TWO flood heroes braved a terrifying torrent of water to rescue a pensioner trapped in his home by rising flood waters.

Jeff Thompson, 75, and his wife Betty will celebrate tomorrow knowing that things could have been very different had the men not heard her desperate cries for help.

Jeff has multiple sclerosis (MS) and believes that had he not been plucked to safety from his Rickerby home by David Taylor, 48, and plumber Ian Huntington, 59,  he would have been overtaken by the rushing water.

“I honestly thought that was it for me," he told The Cumberland News . “I’ve had MS for more than 40 years and I know that if I go down I can’t get up again without somebody helping me.

“The water was overwhelming me. I’d begun to resign myself to it. I’ve never seen anything so scary in my life."

Jeff and Betty had spent the previous evening enjoying a community Christmas party at the village’s Rickerby Retreat and Assembly Restaurant. 

David, a Paris-based lawyer, had travelled back to Carlisle for that party and was spending the weekend at the home he and his wife Sarah own - next door to the Thompsons.
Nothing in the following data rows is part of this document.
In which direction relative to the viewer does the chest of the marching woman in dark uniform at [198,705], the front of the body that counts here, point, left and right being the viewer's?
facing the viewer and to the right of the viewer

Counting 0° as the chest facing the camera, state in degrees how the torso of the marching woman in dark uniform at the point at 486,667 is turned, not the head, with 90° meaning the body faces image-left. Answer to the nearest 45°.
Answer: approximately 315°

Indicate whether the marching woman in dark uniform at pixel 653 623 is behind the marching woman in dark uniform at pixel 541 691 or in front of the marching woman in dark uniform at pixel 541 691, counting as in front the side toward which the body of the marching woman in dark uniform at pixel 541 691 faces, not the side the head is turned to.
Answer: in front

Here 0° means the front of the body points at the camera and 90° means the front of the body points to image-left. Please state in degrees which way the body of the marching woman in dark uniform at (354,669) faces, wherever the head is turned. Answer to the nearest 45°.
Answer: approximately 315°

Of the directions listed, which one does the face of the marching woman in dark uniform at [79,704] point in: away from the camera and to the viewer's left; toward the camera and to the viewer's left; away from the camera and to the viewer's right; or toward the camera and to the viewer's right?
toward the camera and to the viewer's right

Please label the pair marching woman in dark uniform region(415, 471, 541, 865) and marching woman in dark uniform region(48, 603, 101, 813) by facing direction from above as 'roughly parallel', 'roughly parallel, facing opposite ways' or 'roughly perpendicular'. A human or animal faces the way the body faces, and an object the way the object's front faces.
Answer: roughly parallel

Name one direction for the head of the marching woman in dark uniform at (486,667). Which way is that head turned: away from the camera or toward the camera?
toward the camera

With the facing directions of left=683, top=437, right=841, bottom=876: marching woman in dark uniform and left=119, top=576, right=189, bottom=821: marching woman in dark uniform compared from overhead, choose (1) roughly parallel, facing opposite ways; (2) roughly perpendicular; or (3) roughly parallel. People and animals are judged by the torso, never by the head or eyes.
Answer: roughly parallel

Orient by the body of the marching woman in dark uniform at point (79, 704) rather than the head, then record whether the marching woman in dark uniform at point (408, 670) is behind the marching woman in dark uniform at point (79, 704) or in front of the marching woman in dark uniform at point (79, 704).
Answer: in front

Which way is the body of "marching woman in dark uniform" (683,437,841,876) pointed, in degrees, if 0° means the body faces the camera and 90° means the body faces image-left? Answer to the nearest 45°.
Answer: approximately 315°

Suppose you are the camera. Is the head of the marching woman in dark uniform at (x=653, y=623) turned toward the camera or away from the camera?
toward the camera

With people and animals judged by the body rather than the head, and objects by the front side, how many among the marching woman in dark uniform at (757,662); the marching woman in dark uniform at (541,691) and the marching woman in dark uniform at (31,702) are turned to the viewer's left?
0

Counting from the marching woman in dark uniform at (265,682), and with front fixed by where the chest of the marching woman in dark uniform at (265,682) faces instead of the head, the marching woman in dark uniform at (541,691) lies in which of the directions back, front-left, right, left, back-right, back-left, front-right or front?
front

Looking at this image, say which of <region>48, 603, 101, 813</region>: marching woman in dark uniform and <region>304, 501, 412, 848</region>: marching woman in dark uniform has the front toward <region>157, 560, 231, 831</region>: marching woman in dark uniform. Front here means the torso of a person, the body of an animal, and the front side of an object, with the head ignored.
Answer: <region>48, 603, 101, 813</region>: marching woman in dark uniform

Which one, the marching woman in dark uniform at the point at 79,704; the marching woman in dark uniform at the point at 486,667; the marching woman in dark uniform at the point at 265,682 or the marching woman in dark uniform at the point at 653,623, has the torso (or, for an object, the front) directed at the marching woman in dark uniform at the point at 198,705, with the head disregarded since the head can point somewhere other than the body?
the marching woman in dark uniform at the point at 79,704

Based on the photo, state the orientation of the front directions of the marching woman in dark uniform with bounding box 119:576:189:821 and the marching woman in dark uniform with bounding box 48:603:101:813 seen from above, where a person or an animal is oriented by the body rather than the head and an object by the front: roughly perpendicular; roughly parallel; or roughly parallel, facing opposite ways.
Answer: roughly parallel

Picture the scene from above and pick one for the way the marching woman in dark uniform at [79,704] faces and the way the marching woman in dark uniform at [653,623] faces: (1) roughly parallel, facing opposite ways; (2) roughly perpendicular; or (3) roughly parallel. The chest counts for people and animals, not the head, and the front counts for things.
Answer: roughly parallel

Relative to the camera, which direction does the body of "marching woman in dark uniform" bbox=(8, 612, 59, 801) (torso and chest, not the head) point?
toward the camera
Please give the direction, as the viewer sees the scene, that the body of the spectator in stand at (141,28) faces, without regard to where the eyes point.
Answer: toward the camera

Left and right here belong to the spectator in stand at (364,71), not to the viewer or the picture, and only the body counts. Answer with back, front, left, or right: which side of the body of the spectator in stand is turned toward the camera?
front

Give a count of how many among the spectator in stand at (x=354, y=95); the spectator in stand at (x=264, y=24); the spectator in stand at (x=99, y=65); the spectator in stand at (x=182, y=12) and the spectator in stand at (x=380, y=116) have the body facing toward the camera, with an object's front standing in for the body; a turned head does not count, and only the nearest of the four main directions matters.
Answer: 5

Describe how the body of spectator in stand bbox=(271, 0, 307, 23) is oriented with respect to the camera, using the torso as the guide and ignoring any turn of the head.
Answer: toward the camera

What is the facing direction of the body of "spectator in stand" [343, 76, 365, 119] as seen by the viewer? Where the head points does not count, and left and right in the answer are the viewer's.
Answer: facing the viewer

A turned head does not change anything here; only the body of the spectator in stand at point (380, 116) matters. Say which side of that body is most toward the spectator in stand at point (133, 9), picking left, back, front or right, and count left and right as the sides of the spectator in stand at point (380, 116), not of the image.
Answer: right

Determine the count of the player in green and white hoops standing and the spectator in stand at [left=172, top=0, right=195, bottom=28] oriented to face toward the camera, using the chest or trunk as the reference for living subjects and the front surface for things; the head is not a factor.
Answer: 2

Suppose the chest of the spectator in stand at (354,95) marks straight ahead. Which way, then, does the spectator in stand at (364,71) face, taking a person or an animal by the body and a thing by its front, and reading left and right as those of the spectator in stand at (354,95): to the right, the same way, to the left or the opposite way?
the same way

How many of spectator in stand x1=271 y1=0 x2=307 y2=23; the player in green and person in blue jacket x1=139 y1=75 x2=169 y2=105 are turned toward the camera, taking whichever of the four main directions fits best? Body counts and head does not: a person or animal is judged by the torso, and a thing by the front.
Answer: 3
As the water levels rose on Saturday, December 5, Betty dashed out of their ground-floor apartment to move their car.

By the time she returned the water was waist-high and, when she opened the door she was horrified to see Jeff - who is dependent on a mobility scooter - clinging to the grandfather clock in the hallway.

Jeff recalled: "I’d slid to the floor, between my mobility scooter and the grandfather clock, because I couldn’t hold myself up.
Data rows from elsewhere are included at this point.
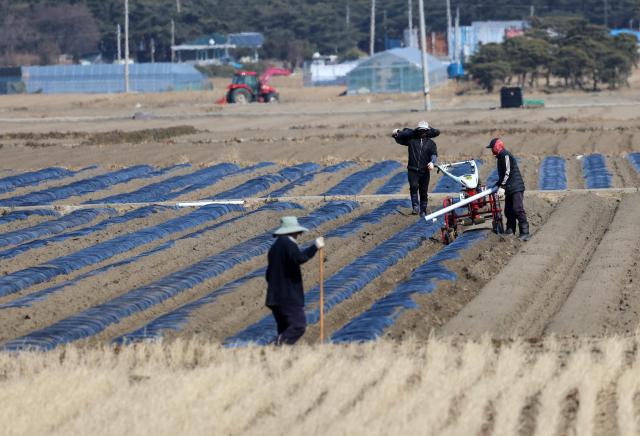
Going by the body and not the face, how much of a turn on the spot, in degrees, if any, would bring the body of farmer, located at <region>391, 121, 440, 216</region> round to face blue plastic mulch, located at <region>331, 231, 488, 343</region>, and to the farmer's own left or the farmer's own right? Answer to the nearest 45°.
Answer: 0° — they already face it

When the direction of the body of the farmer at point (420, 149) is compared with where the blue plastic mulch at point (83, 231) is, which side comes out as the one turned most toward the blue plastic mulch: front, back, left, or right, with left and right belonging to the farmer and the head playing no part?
right

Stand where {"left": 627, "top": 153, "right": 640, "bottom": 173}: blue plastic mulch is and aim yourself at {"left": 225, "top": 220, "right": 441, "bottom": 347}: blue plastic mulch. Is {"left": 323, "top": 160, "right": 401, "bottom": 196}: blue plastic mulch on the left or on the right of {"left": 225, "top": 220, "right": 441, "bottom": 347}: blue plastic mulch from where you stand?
right

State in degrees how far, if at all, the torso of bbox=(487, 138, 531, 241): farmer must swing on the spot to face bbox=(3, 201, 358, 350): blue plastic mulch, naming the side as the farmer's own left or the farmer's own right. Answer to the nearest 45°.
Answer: approximately 45° to the farmer's own left

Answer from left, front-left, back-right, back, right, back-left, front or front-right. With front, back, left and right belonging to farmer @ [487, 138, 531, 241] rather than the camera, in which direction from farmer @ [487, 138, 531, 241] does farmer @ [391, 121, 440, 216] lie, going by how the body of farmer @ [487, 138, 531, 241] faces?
front-right

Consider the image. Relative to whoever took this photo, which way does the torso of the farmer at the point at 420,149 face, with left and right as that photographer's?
facing the viewer

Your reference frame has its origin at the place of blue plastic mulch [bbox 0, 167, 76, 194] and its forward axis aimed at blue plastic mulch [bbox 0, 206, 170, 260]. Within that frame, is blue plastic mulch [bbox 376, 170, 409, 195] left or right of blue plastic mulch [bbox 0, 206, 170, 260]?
left

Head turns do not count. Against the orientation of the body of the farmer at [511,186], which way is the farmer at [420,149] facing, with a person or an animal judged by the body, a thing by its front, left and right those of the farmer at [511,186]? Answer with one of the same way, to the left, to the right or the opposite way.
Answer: to the left

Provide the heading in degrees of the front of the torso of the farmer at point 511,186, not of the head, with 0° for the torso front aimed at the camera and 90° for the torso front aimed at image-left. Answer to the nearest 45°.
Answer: approximately 90°

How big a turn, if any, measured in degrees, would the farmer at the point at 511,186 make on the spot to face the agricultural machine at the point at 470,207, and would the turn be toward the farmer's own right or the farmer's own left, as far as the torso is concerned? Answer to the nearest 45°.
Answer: approximately 45° to the farmer's own right

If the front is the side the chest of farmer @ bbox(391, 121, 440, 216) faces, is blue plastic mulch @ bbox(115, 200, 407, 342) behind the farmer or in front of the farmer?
in front

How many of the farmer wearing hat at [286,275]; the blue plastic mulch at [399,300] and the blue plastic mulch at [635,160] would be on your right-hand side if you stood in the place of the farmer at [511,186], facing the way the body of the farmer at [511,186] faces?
1

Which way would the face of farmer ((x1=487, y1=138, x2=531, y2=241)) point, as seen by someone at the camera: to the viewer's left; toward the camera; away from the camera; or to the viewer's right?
to the viewer's left

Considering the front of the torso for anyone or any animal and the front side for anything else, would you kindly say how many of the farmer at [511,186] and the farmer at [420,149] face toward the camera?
1

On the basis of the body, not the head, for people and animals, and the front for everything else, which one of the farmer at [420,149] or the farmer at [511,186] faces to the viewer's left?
the farmer at [511,186]
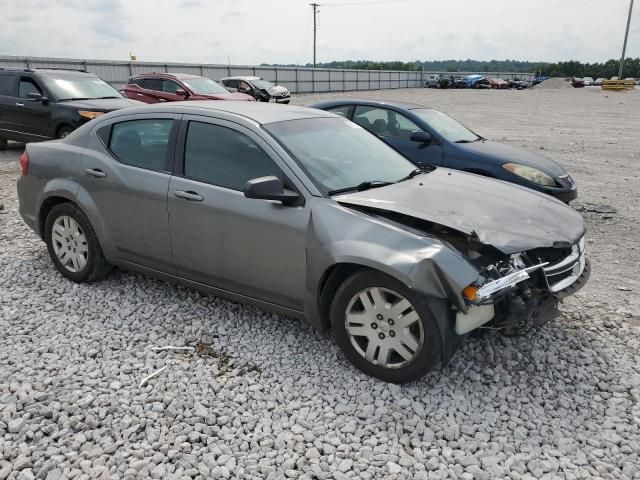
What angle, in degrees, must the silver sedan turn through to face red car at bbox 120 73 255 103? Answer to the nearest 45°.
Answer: approximately 135° to its left

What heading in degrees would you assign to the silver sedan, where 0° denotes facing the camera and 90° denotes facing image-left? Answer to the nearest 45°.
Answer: approximately 315°

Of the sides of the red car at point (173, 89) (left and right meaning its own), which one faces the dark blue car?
front

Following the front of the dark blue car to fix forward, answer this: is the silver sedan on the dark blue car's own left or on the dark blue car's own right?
on the dark blue car's own right

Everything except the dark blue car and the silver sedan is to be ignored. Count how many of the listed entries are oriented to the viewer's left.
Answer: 0

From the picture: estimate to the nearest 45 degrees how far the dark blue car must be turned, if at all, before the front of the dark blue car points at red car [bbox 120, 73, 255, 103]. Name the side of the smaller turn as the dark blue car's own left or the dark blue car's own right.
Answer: approximately 180°

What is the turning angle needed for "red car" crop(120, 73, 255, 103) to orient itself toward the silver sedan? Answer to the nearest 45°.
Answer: approximately 45° to its right

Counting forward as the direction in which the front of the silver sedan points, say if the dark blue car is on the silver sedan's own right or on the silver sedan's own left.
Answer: on the silver sedan's own left

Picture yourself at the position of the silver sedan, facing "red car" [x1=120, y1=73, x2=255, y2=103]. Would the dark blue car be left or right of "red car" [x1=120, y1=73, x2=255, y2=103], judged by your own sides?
right

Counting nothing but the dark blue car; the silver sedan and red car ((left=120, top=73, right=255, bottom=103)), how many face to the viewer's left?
0

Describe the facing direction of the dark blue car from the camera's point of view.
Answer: facing the viewer and to the right of the viewer

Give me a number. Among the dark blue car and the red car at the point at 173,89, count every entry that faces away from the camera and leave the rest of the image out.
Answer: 0
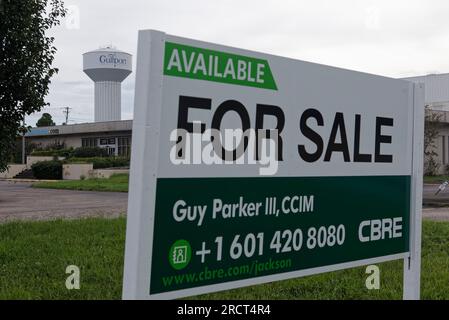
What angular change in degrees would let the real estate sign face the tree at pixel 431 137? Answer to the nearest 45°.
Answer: approximately 135° to its left

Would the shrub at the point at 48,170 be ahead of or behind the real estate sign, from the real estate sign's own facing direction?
behind

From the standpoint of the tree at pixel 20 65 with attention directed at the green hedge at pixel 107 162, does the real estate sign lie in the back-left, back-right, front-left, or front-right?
back-right

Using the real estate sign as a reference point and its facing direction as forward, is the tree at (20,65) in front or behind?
behind

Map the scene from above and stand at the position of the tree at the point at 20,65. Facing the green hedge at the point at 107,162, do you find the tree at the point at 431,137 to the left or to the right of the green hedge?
right
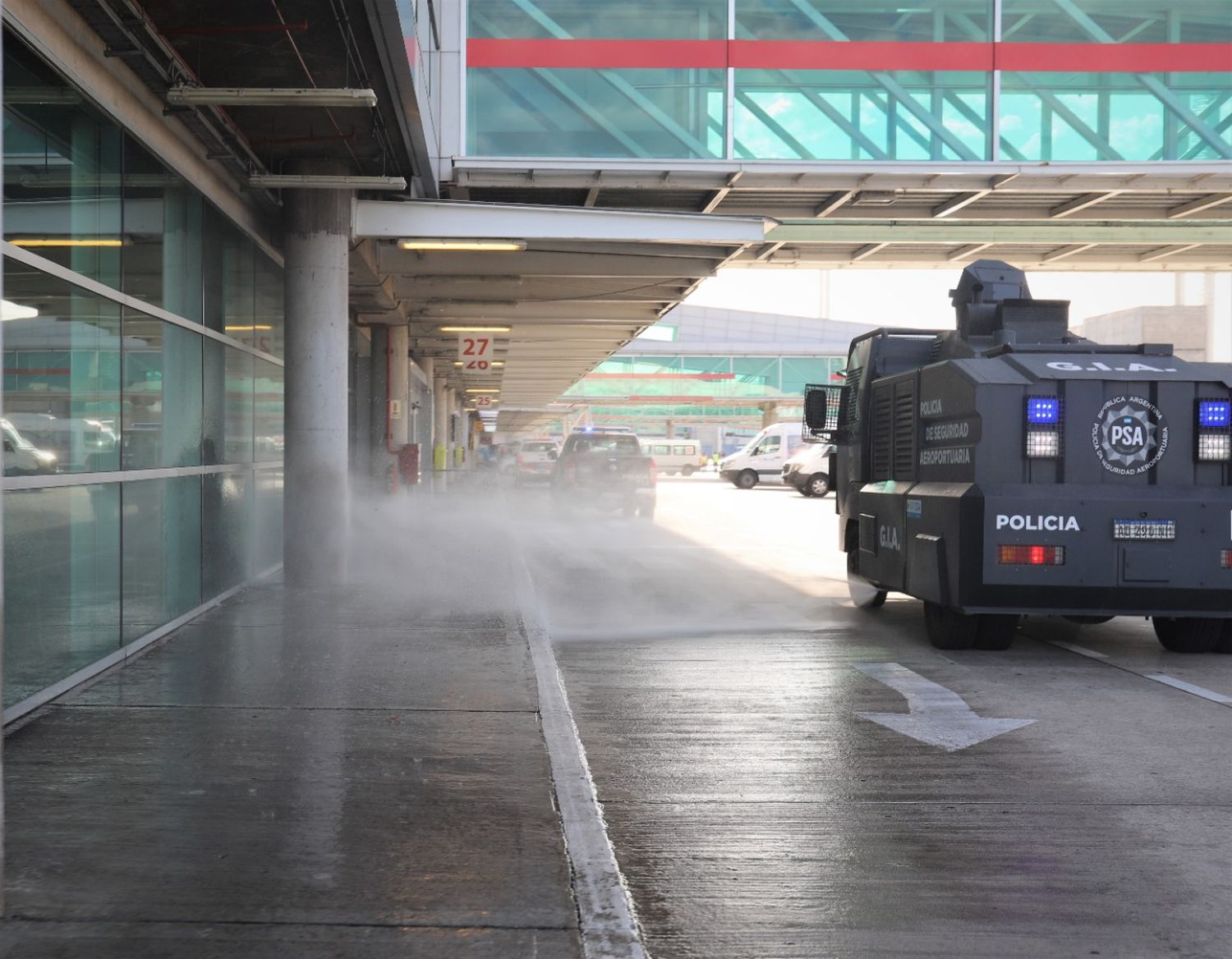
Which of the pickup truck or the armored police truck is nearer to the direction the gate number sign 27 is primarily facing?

“If I’d stood up, the force of the water would have swept me away. It was a torrent."

Father-of-three David and plumber Ian were nearby and heard Betty's cries for help. 
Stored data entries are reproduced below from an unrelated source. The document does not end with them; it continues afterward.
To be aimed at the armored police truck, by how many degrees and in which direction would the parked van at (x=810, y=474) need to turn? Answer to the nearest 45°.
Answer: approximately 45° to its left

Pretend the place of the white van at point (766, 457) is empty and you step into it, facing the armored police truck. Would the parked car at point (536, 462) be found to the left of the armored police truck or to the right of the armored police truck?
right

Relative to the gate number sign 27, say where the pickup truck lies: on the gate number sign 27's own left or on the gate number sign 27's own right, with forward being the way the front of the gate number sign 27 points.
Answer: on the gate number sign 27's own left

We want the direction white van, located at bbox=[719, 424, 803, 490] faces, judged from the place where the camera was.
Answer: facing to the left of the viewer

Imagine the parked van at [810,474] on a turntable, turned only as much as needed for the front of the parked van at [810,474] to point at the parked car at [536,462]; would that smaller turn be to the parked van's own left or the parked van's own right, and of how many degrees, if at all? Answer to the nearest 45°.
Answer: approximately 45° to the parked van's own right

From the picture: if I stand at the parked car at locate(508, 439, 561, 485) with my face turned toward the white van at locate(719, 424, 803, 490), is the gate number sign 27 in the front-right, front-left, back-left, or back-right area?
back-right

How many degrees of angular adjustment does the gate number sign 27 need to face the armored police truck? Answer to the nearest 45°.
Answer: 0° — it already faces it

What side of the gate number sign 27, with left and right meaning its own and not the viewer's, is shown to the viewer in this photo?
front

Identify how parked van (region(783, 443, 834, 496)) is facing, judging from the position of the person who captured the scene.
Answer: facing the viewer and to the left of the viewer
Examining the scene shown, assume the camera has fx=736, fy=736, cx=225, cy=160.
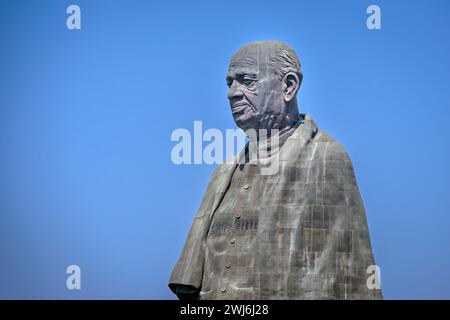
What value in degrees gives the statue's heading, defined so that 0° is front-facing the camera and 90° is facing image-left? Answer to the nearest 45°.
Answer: approximately 45°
David, a former Trinity School pupil, said: “Jeff was in shock, and the water was rising fast. I just thought: I’ve got to get him out of here.

“It seemed like the sensible thing to do.”

Ian added: “It was a joint effort. You don’t get time to think, or be scared. You just get on with it.”

With Ian's help, David carried Jeff on his shoulders to the relative safety of his house 20 or so yards away. 

“I weigh 12 stones, but somehow [David] got me over his shoulder,” said Jeff. "He must have had an adrenaline rush to do that.

“What a hero he was. They could see the danger that I was in."

Betty added: “Jeff was just trying to hold on to the grandfather clock with the water swirling around him. 

“If David hadn’t been able to pick him up he would have drowned. Jeff keeps saying that he is so lucky to be alive. 

"We both know that without David and Ian, Jeff would have drowned that night.” 

Amid the drama, Ian’s wife Julie managed to rescue the couple’s petrified pet dog, a schnauzer called Millie.

Waters eventually reached about eight feet - with rescue boats forced to carry residents to safety.

Betty said she and Jeff, who was airlifted out of Rickerby on the Sunday, have been overwhelmed by the generosity of the many people who have helped them. 

They include the couple’s daughter Julia Gibson, 47 - whose home in Crosby-on-Eden where she lives with husband Bobby, 50, and their son Patrick, 16, was also flooded – and their nephew Neil Milbourne, owner of Walby Farm Park, who put them up after the disaster. 

After the flood, the couple’s home suffered a second blow as fire broke out, destroying everything left. 

Betty said: “You wake up in the night and realise the enormity of it, but people have been so generous. 

"The important thing is that we’ve still got each other."

As she started sorting out her parent’s wrecked apartment, Julia said: “I think we’re all still in shock. 

"But thank God David was there.”  

Despite the scale of the destruction, David said the shock of being flooded had been eclipsed by how the disaster brought out the caring community spirit of Rickerby. 

“We have lost a lot of stuff, but what’s happened has made us want to come back to Carlisle even more now," he added.

"The most important thing is the wonderful sense of community.”